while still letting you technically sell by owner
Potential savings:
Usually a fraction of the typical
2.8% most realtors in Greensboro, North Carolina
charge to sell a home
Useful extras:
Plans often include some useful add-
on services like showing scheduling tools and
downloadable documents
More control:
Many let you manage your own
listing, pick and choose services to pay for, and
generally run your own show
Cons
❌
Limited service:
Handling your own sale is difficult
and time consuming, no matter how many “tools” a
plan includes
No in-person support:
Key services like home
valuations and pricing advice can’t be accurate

Exercise:
Repeat the text of the items word for word, from the start through the line containing "Key services like home".

Solution for this task:
while still letting you technically sell by owner
Potential savings:
Usually a fraction of the typical
2.8% most realtors in Greensboro, North Carolina
charge to sell a home
Useful extras:
Plans often include some useful add-
on services like showing scheduling tools and
downloadable documents
More control:
Many let you manage your own
listing, pick and choose services to pay for, and
generally run your own show
Cons
❌
Limited service:
Handling your own sale is difficult
and time consuming, no matter how many “tools” a
plan includes
No in-person support:
Key services like home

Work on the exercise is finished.